## [WHAT TO DO]
All lines from the one with "Follow every image" through the last line of the data below should be copied exactly; please add nothing.

** Opening EXTRACTED ENTRIES block **

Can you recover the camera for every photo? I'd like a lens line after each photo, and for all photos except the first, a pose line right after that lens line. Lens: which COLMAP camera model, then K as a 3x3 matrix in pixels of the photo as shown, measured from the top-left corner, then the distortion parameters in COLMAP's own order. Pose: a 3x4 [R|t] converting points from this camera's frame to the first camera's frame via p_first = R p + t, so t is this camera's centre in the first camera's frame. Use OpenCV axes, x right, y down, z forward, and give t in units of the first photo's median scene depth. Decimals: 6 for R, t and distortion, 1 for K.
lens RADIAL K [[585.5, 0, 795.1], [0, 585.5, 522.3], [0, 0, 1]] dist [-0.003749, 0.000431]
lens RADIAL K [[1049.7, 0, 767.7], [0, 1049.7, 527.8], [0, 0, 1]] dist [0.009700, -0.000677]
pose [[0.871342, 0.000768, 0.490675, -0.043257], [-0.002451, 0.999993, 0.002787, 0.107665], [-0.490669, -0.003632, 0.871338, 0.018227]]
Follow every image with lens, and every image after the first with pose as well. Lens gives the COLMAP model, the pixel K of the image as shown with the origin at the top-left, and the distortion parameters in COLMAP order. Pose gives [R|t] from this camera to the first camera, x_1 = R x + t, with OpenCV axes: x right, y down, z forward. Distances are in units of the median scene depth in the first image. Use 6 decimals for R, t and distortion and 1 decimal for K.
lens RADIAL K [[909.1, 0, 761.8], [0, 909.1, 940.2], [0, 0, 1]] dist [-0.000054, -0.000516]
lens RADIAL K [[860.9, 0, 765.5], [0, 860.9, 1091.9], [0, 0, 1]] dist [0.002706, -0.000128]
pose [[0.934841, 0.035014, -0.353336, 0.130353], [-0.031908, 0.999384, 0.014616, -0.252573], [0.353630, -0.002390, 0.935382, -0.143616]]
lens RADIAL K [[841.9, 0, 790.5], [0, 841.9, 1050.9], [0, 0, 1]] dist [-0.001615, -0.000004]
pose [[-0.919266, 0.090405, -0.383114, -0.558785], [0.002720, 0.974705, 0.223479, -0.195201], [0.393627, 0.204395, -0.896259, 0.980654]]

** Closing EXTRACTED ENTRIES block **

## [ANSWER BELOW]
Follow every image with lens, and every image after the first with pose as well. Lens gives the COLMAP model, the pixel K of the image as shown with the origin at the top-left, and the distortion parameters in COLMAP order. Pose gives [R|t] from this camera to the first camera, x_1 = R x + t, with OpenCV axes: x right, y down, z forward. Distances are in units of the median scene depth in the first image. Use 6 decimals for R, t and distortion and 1 decimal for K.
lens RADIAL K [[909.1, 0, 761.8], [0, 909.1, 940.2], [0, 0, 1]] dist [-0.000054, -0.000516]
lens RADIAL K [[860.9, 0, 765.5], [0, 860.9, 1091.9], [0, 0, 1]] dist [0.002706, -0.000128]
pose [[0.934841, 0.035014, -0.353336, 0.130353], [-0.031908, 0.999384, 0.014616, -0.252573], [0.353630, -0.002390, 0.935382, -0.143616]]
lens RADIAL K [[841.9, 0, 790.5], [0, 841.9, 1050.9], [0, 0, 1]] dist [-0.001615, -0.000004]
pose [[-0.919266, 0.090405, -0.383114, -0.558785], [0.002720, 0.974705, 0.223479, -0.195201], [0.393627, 0.204395, -0.896259, 0.980654]]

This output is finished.